Dire scenarios for IL in second year without budget
As Illinois faces a battle over the state’s budget, Gov. Bruce Rauner (R-IL) says he is now advocating a stopgap funding measure and a school funding bill.
“Because I would like that General Assembly session to be as productive as possible”, Rauner said.
Rauner vetoed the out-of-balance plan Democrats sent him past year, and Democrats failed to send him a spending proposal before leaving Springfield at the end of May because of divisions between House and Senate members.
Chicago Public Schools gets a big chunk of that money. Some of the mayors joined Rauner at his news conference Monday morning. One that would increase Rockford Public Schools’ funding by $18 million.
Rauner said his office has reached out to Cullerton and Madigan to arrange a meeting with the four legislative leaders on Tuesday before the General Assembly returns to Springfield Wednesday for the first time since lawmakers adjourned May 31 without passing a budget. The governor has insisted on cost-cutting changes in law to boost business, freeze property taxes, curb union influence and adopt political term limits and fairer ways to draw legislative districts.
Before getting the emergency money, higher education institutions had been without funding since last July 1, prompting layoffs and, in the case of Chicago State University, the possibility of closing altogether.

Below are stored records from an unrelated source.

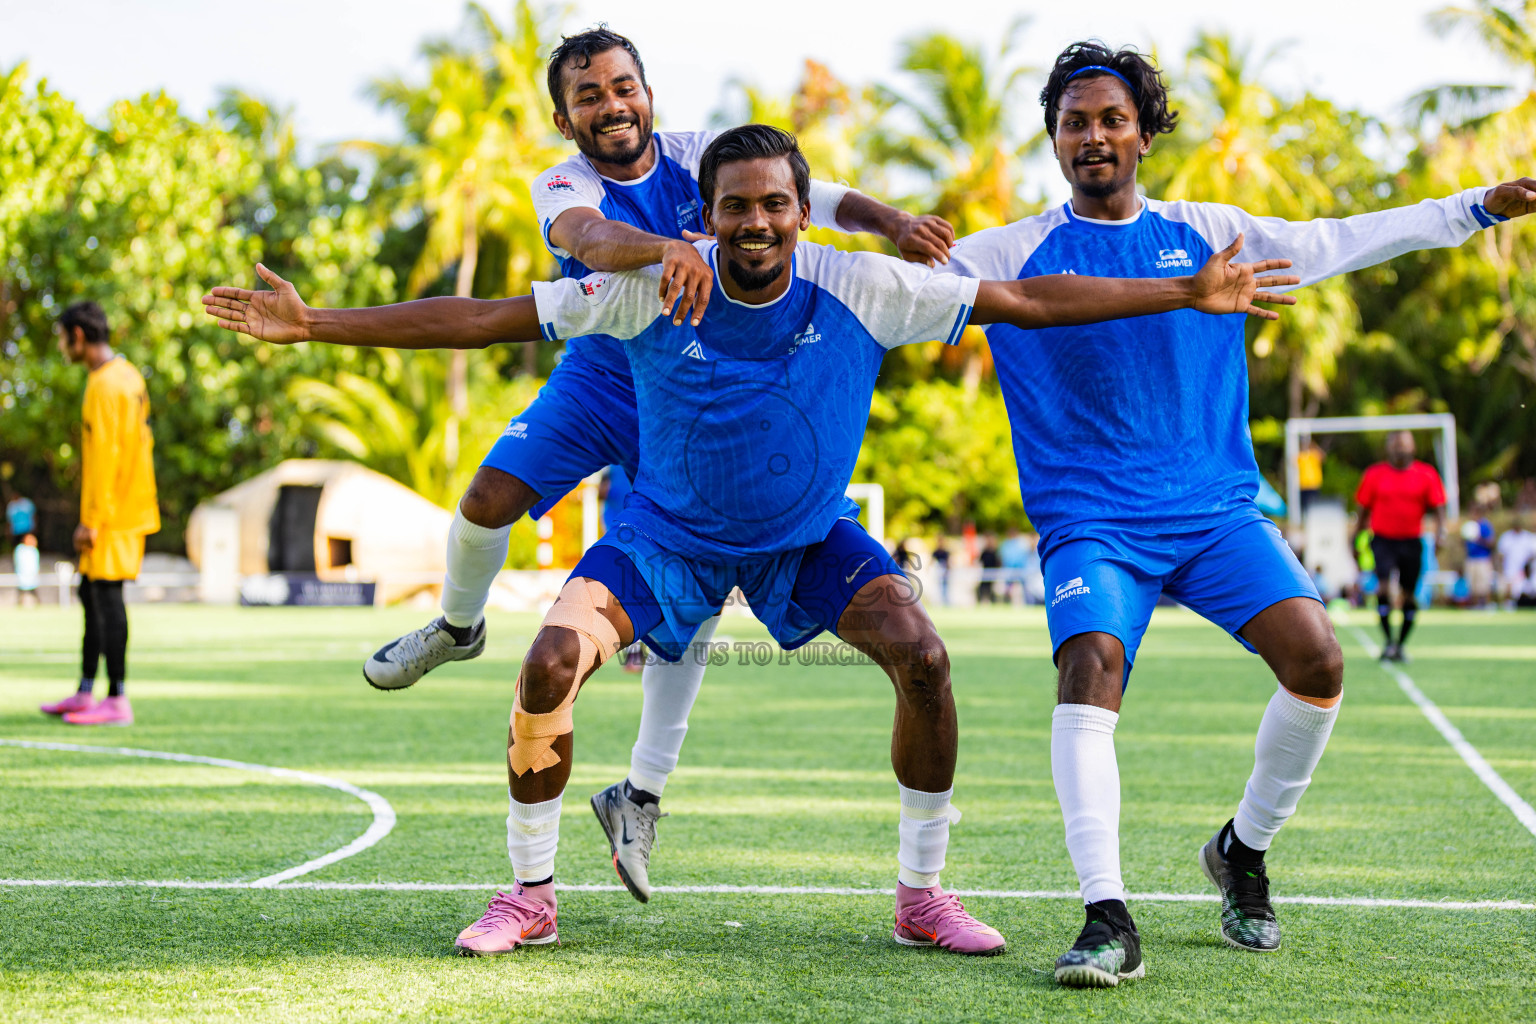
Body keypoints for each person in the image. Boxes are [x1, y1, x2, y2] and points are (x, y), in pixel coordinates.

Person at [203, 123, 1293, 958]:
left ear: (806, 210)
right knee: (546, 661)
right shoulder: (643, 286)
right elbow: (482, 314)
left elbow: (1025, 298)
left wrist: (1183, 291)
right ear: (707, 215)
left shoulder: (864, 282)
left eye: (776, 204)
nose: (757, 223)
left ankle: (922, 896)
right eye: (735, 208)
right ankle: (530, 896)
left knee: (923, 652)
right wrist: (317, 323)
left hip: (805, 537)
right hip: (666, 536)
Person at [940, 40, 1536, 987]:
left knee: (1320, 659)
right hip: (1093, 520)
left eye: (1110, 119)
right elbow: (881, 294)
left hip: (1214, 512)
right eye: (1073, 123)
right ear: (1052, 140)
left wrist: (1469, 208)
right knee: (1089, 668)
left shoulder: (1210, 232)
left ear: (1144, 132)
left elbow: (1341, 238)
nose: (1092, 136)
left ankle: (1242, 852)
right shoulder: (1004, 252)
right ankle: (1106, 916)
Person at [360, 27, 961, 901]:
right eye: (590, 95)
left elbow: (823, 197)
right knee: (489, 494)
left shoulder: (699, 159)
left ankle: (641, 793)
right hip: (611, 362)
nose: (612, 104)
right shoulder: (563, 183)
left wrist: (896, 222)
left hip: (687, 389)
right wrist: (668, 251)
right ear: (565, 119)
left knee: (698, 565)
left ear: (648, 91)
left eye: (623, 86)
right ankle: (457, 627)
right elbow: (591, 240)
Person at [40, 301, 160, 726]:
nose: (61, 346)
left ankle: (117, 698)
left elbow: (107, 458)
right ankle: (87, 690)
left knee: (108, 598)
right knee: (90, 593)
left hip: (113, 514)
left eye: (62, 337)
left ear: (77, 336)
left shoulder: (105, 385)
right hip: (127, 506)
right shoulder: (127, 374)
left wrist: (91, 520)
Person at [1353, 431, 1447, 661]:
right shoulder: (1375, 474)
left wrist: (1441, 533)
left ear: (1413, 447)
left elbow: (1439, 509)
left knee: (1409, 595)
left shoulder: (1426, 474)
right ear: (1388, 448)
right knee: (1384, 588)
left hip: (1412, 541)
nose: (1399, 448)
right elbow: (1363, 510)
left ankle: (1400, 644)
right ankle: (1387, 641)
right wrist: (1355, 538)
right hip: (1383, 540)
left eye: (1404, 444)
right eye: (1395, 444)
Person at [1496, 514, 1536, 608]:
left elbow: (1532, 554)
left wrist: (1527, 567)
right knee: (1508, 589)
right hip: (1509, 569)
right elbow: (1500, 555)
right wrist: (1500, 568)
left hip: (1523, 571)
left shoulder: (1528, 537)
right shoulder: (1506, 537)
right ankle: (1508, 604)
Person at [1461, 508, 1496, 609]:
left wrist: (1479, 538)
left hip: (1482, 559)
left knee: (1484, 584)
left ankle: (1486, 605)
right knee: (1472, 584)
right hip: (1471, 558)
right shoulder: (1469, 525)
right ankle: (1474, 605)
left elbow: (1491, 543)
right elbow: (1464, 543)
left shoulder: (1485, 525)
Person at [15, 532, 40, 606]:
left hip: (32, 576)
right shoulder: (20, 550)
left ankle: (38, 604)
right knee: (21, 594)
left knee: (34, 593)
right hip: (22, 576)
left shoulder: (33, 551)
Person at [976, 535, 1001, 604]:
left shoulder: (996, 552)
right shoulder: (985, 552)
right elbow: (979, 561)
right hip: (985, 573)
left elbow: (999, 563)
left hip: (993, 573)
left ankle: (993, 602)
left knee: (993, 589)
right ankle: (981, 601)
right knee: (982, 588)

He indicated that he was willing to work with State Senate President John Cullerton’s (D-District 6) version of pension reform, which would allow workers to voluntarily change their pension benefits.
Allowing CPS to declare bankruptcy if the Mayor or city council deemed it necessary to reorganize school contracts and debts could protect teachers’ jobs and prevent the need for massive tax hikes on homeowners in Chicago.
Rauner said it was good that Emanuel acknowledged “that the city needs to step up and start to deal with their own problems”, but claimed the plan was simply “kicking the can down the road”. “Taxpayers, teachers and students of the city of Chicago are exhausted of bailing out the rest of the state and the rest of the taxpayers”.
If there’s no spending authority, Munger said, the only recourse for social service agencies, utilities and other state vendors awaiting payment will be to sue the state.
Rauner added that the stopgap bills would spend money the state is already taking in, and not add to the bill backlog.
The governor said yesterday that legislators are close to an agreement on a spending plan and an education funding bill.